**Your instructions**
Reproduce the stretch of items below from their beginning through the line containing "12 h 57 min 14 s", omitting the pictures.

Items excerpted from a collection
>>

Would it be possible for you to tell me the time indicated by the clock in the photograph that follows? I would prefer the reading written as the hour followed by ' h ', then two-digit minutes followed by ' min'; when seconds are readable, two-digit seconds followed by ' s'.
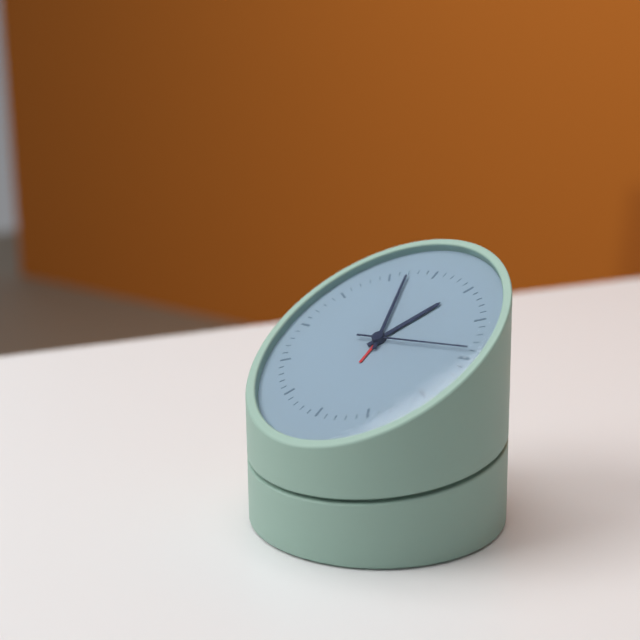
12 h 57 min 14 s
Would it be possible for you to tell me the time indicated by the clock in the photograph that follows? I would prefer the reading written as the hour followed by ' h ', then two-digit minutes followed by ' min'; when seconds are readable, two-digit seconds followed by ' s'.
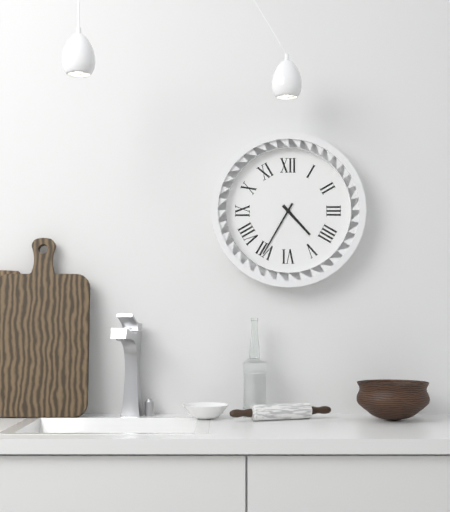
4 h 35 min
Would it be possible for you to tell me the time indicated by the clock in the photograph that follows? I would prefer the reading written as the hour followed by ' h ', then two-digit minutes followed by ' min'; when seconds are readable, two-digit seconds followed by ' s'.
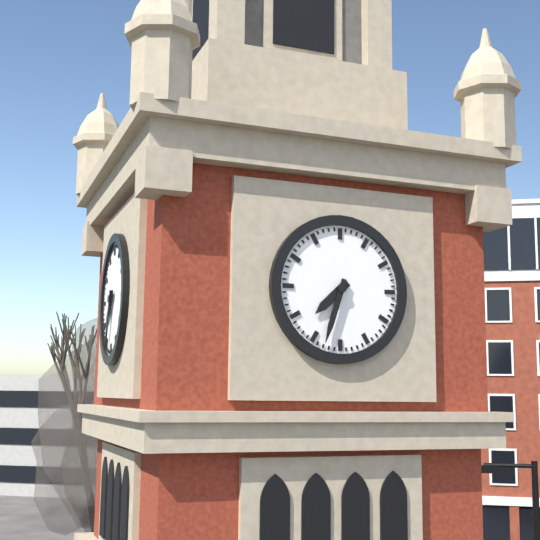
7 h 33 min
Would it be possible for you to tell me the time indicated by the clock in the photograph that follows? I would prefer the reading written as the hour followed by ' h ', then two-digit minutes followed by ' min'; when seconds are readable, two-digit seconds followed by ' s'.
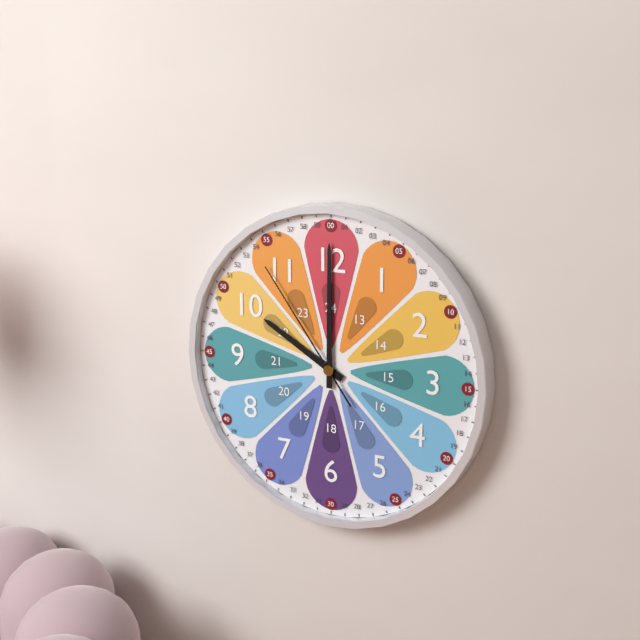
10 h 00 min 54 s
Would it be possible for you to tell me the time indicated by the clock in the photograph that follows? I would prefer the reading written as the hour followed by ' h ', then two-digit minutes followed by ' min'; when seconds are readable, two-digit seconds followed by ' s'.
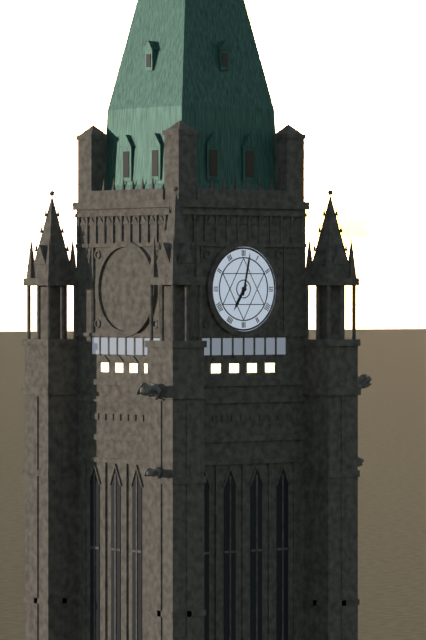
7 h 02 min
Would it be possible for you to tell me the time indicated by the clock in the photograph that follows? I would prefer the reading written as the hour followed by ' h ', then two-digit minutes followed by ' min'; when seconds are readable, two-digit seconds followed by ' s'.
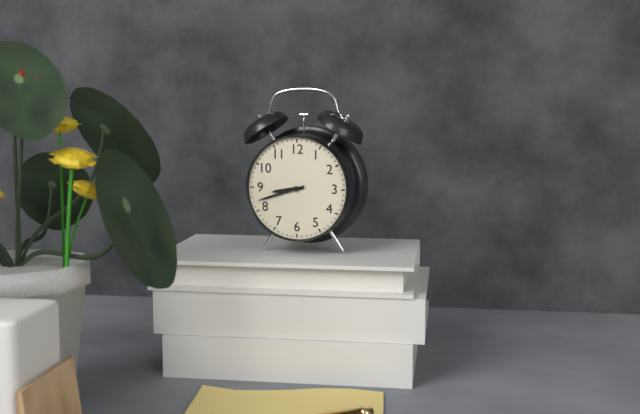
8 h 42 min
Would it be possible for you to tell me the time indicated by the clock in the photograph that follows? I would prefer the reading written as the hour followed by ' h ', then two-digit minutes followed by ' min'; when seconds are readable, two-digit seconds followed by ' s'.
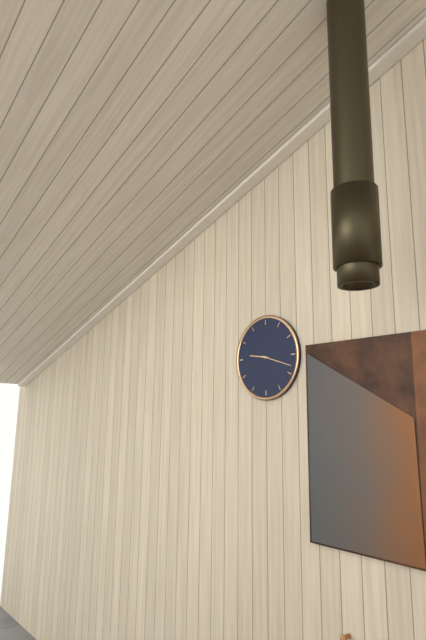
9 h 18 min
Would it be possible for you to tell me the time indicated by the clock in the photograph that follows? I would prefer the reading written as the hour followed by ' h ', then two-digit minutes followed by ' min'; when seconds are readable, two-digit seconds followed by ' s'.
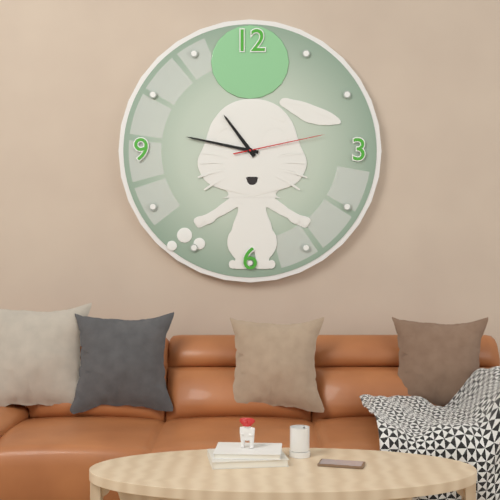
10 h 47 min 13 s
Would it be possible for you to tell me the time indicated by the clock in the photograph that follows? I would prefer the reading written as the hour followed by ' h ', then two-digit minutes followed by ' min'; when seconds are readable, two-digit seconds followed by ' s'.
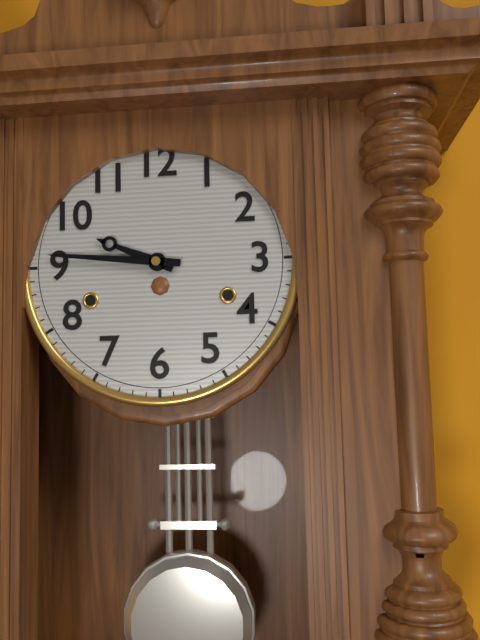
9 h 46 min
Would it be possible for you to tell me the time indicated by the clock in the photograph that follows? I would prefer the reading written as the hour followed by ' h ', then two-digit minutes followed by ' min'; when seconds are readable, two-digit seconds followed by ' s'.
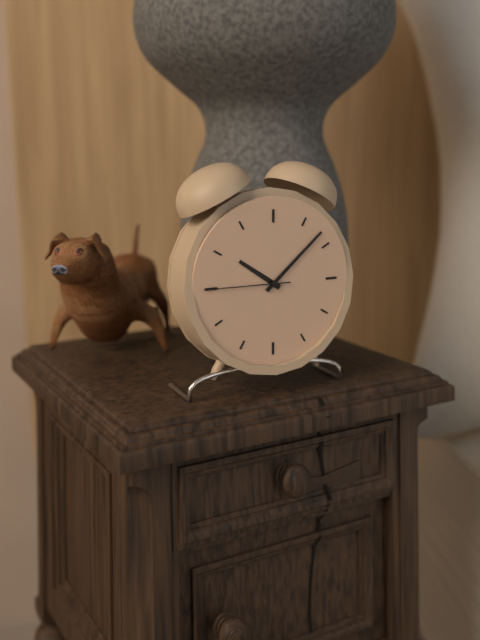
10 h 08 min 45 s
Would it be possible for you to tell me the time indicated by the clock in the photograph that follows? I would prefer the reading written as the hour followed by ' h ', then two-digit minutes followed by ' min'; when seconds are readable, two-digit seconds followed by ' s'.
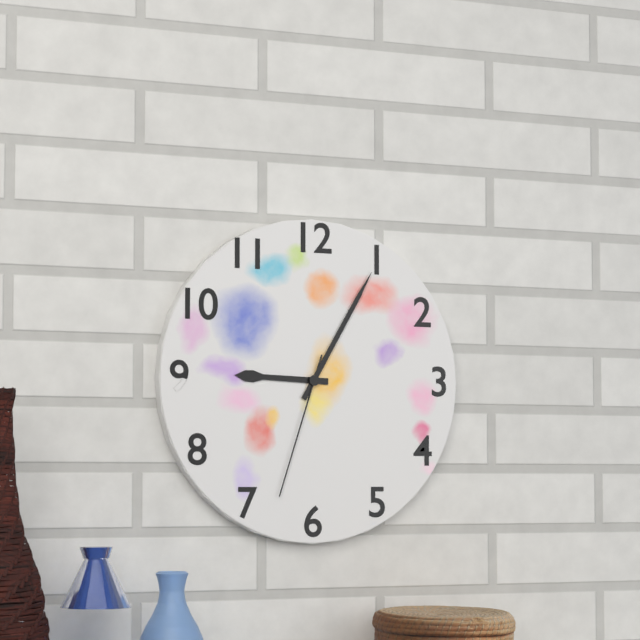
9 h 05 min 33 s
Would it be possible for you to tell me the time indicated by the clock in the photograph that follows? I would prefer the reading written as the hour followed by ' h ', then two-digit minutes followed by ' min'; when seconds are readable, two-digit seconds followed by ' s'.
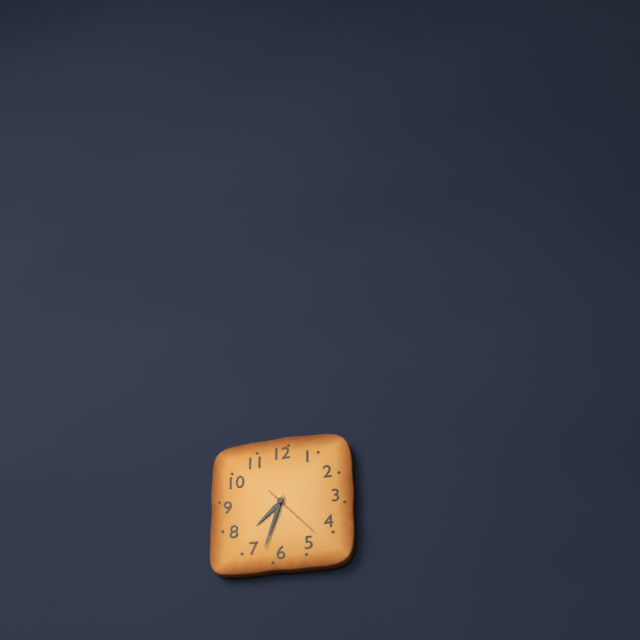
7 h 33 min 23 s
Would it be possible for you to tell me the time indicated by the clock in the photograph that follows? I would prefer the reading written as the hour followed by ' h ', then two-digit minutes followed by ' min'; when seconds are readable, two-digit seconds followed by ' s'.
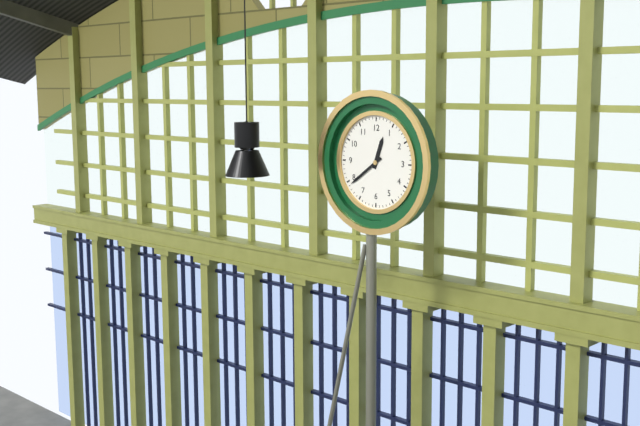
12 h 39 min
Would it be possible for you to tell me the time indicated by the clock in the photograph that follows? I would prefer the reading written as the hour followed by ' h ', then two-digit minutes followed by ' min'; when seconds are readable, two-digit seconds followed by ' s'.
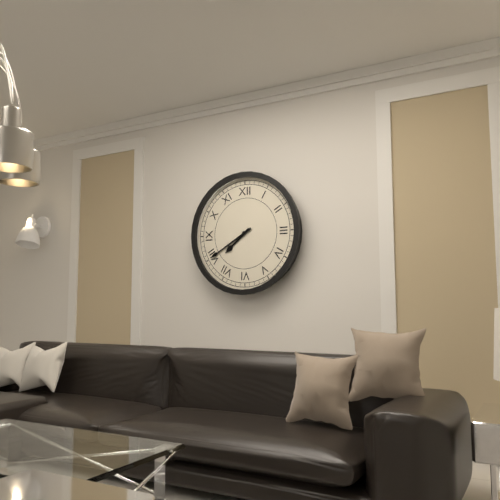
7 h 40 min
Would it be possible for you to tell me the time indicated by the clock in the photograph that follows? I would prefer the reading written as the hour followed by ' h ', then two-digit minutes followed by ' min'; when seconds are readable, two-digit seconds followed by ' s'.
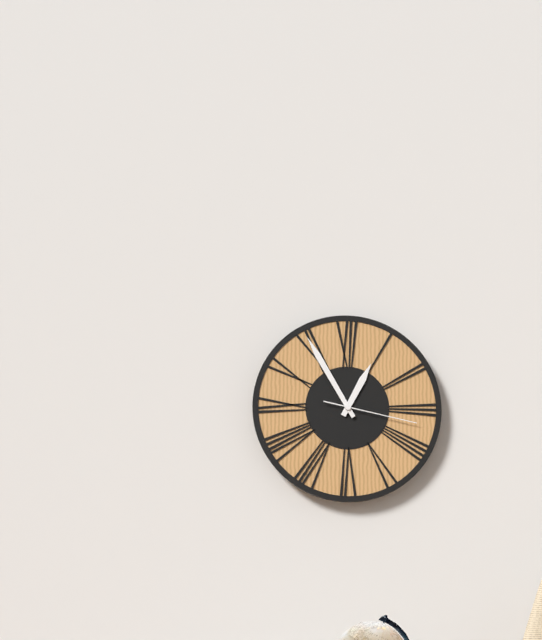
12 h 55 min 17 s
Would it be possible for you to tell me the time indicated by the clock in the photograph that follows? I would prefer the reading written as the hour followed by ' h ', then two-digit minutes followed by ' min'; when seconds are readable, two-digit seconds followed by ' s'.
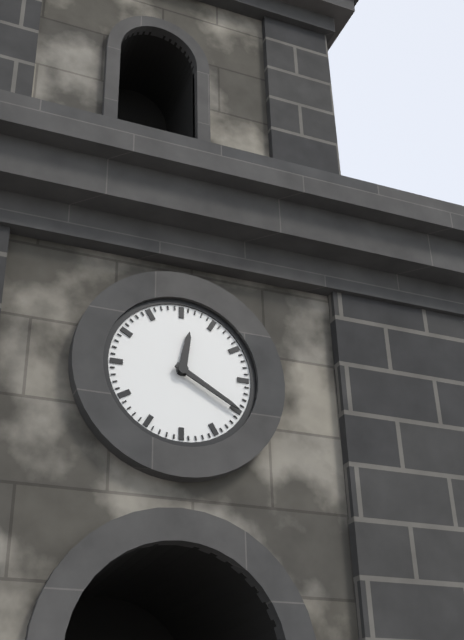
12 h 20 min
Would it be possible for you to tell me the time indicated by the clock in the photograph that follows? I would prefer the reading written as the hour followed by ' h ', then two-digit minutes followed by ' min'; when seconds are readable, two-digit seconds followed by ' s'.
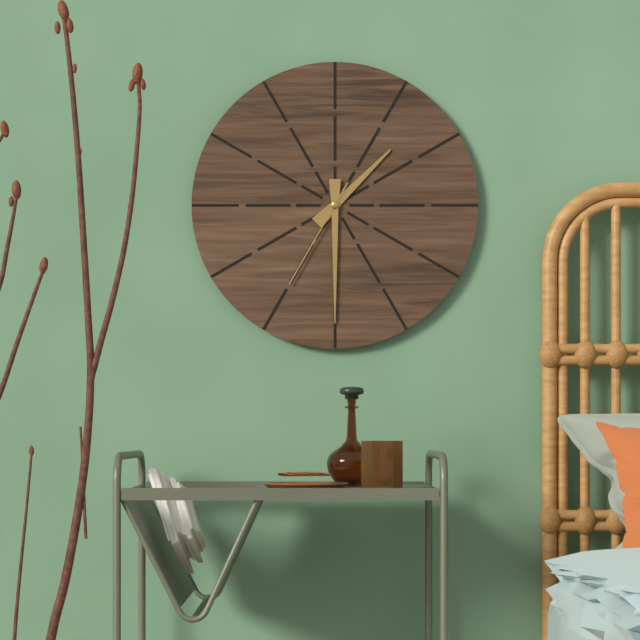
1 h 30 min 35 s
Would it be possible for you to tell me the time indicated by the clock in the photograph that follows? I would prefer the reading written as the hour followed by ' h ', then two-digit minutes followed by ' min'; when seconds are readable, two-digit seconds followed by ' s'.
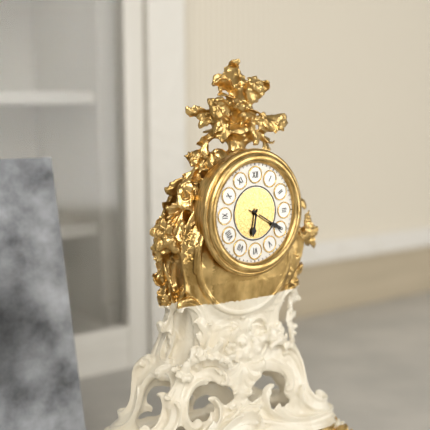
6 h 20 min
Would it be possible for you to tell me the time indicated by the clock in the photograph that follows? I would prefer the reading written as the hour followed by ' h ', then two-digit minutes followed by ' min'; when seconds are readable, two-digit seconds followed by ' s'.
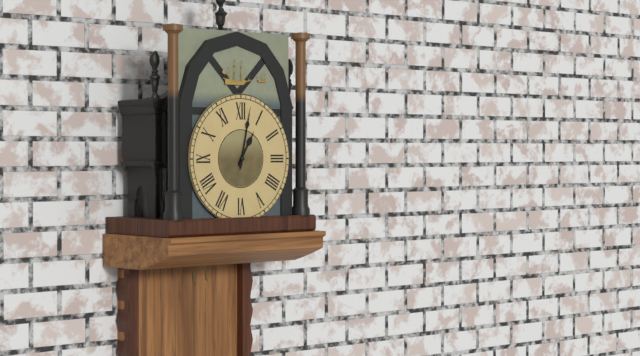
1 h 02 min
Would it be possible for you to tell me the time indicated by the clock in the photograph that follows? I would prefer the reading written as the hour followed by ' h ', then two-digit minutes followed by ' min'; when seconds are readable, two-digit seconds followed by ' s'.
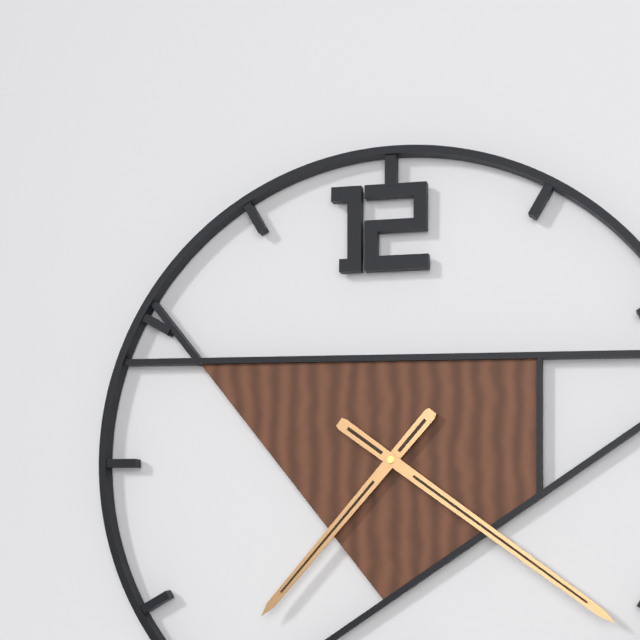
7 h 21 min
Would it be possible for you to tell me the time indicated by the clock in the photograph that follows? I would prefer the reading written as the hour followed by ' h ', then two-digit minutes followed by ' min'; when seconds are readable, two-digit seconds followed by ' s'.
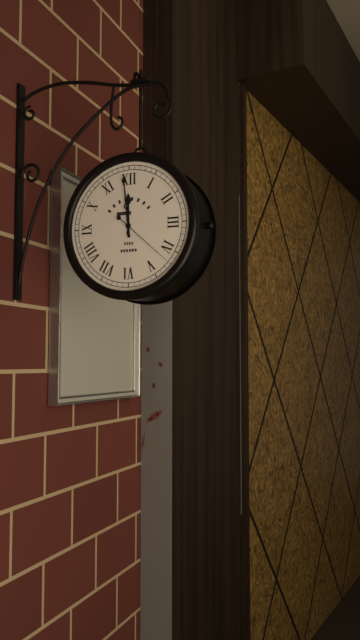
11 h 59 min 22 s
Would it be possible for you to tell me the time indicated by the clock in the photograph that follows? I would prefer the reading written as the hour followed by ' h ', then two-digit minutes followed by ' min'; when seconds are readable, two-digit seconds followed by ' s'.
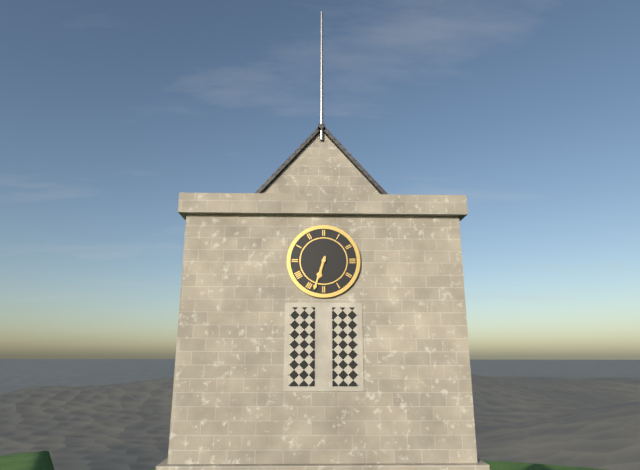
6 h 33 min
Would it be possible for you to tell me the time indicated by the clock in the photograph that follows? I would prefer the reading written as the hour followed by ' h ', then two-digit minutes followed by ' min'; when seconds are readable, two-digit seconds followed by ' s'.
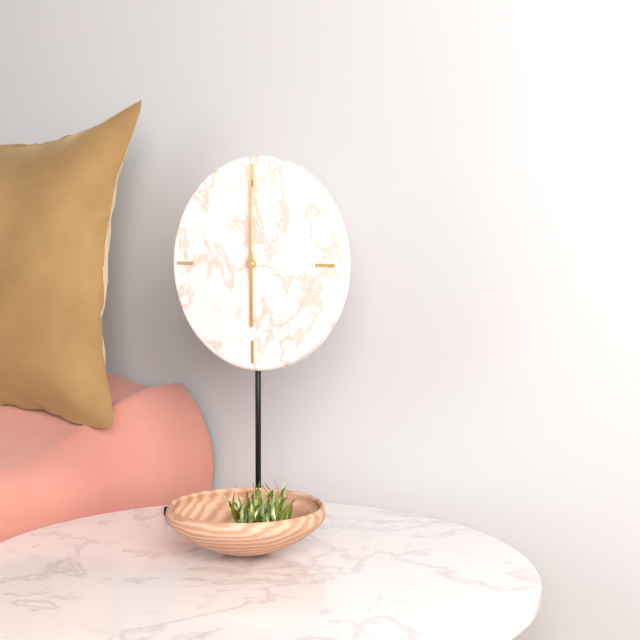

<<

**The result**
Would it be possible for you to tell me the time indicated by the clock in the photograph that follows? I would prefer the reading written as the hour followed by ' h ', then two-digit minutes followed by ' min'; when seconds are readable, two-digit seconds followed by ' s'.
12 h 57 min 14 s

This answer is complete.